A versionHistory field in the PravegaClusterSpec maintains the history of upgrades.

Rollback Outcome

Success

If the Rollback completes successfully, the cluster state goes back to condition PodsReady, which would mean the cluster is now in a stable state. All other conditions should be false.

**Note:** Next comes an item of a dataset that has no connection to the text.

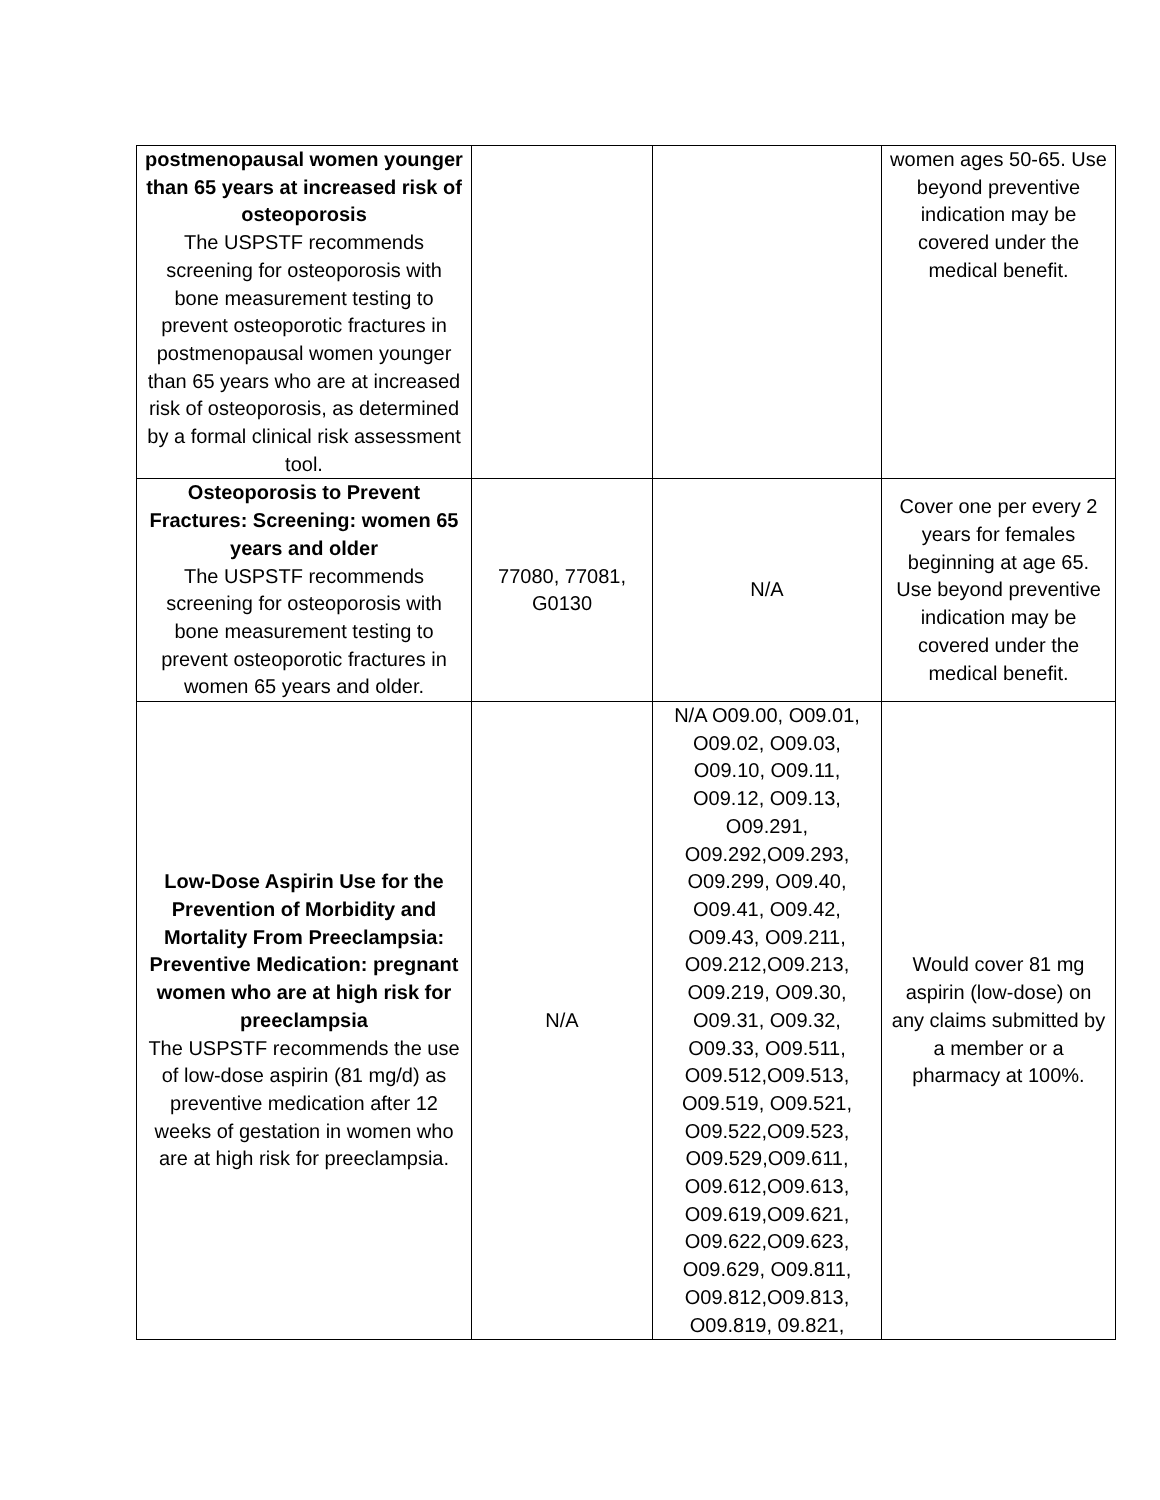| postmenopausal women younger than 65 years at increased risk of osteoporosis The USPSTF recommends screening for osteoporosis with bone measurement testing to prevent osteoporotic fractures in postmenopausal women younger than 65 years who are at increased risk of osteoporosis, as determined by a formal clinical risk assessment tool. | | | women ages 50-65. Use beyond preventive indication may be covered under the medical benefit. |
| Osteoporosis to Prevent Fractures: Screening: women 65 years and older The USPSTF recommends screening for osteoporosis with bone measurement testing to prevent osteoporotic fractures in women 65 years and older. | 77080, 77081, G0130 | N/A | Cover one per every 2 years for females beginning at age 65. Use beyond preventive indication may be covered under the medical benefit. |
| Low-Dose Aspirin Use for the Prevention of Morbidity and Mortality From Preeclampsia: Preventive Medication: pregnant women who are at high risk for preeclampsia The USPSTF recommends the use of low-dose aspirin (81 mg/d) as preventive medication after 12 weeks of gestation in women who are at high risk for preeclampsia. | N/A | N/A O09.00, O09.01, O09.02, O09.03, O09.10, O09.11, O09.12, O09.13, O09.291, O09.292,O09.293, O09.299, O09.40, O09.41, O09.42, O09.43, O09.211, O09.212,O09.213, O09.219, O09.30, O09.31, O09.32, O09.33, O09.511, O09.512,O09.513, O09.519, O09.521, O09.522,O09.523, O09.529,O09.611, O09.612,O09.613, O09.619,O09.621, O09.622,O09.623, O09.629, O09.811, O09.812,O09.813, O09.819, 09.821, | Would cover 81 mg aspirin (low-dose) on any claims submitted by a member or a pharmacy at 100%. |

Last Transition Time:  2019-09-20T09:49:26Z
Last Update Time:      2019-09-20T09:49:26Z
Status:                True
Type:                  PodsReady

Example:

Status:
  Conditions:
    Last Transition Time:  2019-09-20T10:12:04Z
    Last Update Time:      2019-09-20T10:12:04Z
    Status:                False
    Type:                  Upgrading
    Last Transition Time:  2019-09-20T10:11:34Z
    Last Update Time:      2019-09-20T10:11:34Z
    Status:                True
    Type:                  PodsReady
    Last Transition Time:  2019-09-20T10:07:19Z
    Last Update Time:      2019-09-20T10:07:19Z
    Status:                False
    Type:                  Error
    Last Transition Time:  2019-09-20T09:50:57Z
    Last Update Time:      2019-09-20T09:50:57Z
    Status:                False
    Type:                  RollbackInProgress

Failure

If the Rollback Fails, the cluster would move to Error state indicated by this cluster condition:

ClusterConditionType: Error
Status: True
Reason: RollbackFailed
Message: <Details of exception/cause of failure>

Example:

Status:
  Conditions:
    Last Transition Time:  2019-09-20T09:46:24Z
    Last Update Time:      2019-09-20T09:46:24Z
    Status:                False
    Type:                  Upgrading
    Last Transition Time:  2019-09-20T09:49:26Z
    Last Update Time:      2019-09-20T09:49:26Z
    Status:                False
    Type:                  PodsReady
    Last Transition Time:  2019-09-20T09:46:24Z
    Last Update Time:      2019-09-20T09:50:57Z
    Message:               failed to sync segmentstore version. pod bar-pravega-pravega-segmentstore-0 update failed because of ImagePullBackOff
    Reason:                RollbackFailed
    Status:                True
    Type:                  Error
    Last Transition Time:  2019-09-20T09:50:57Z
    Last Update Time:      2019-09-20T09:50:57Z
    Status:                False
    Type:                  RollbackInProgress

When a rollback failure happens, the operator cannot recover the cluster from this failed state and manual intervention would be required to resolve this.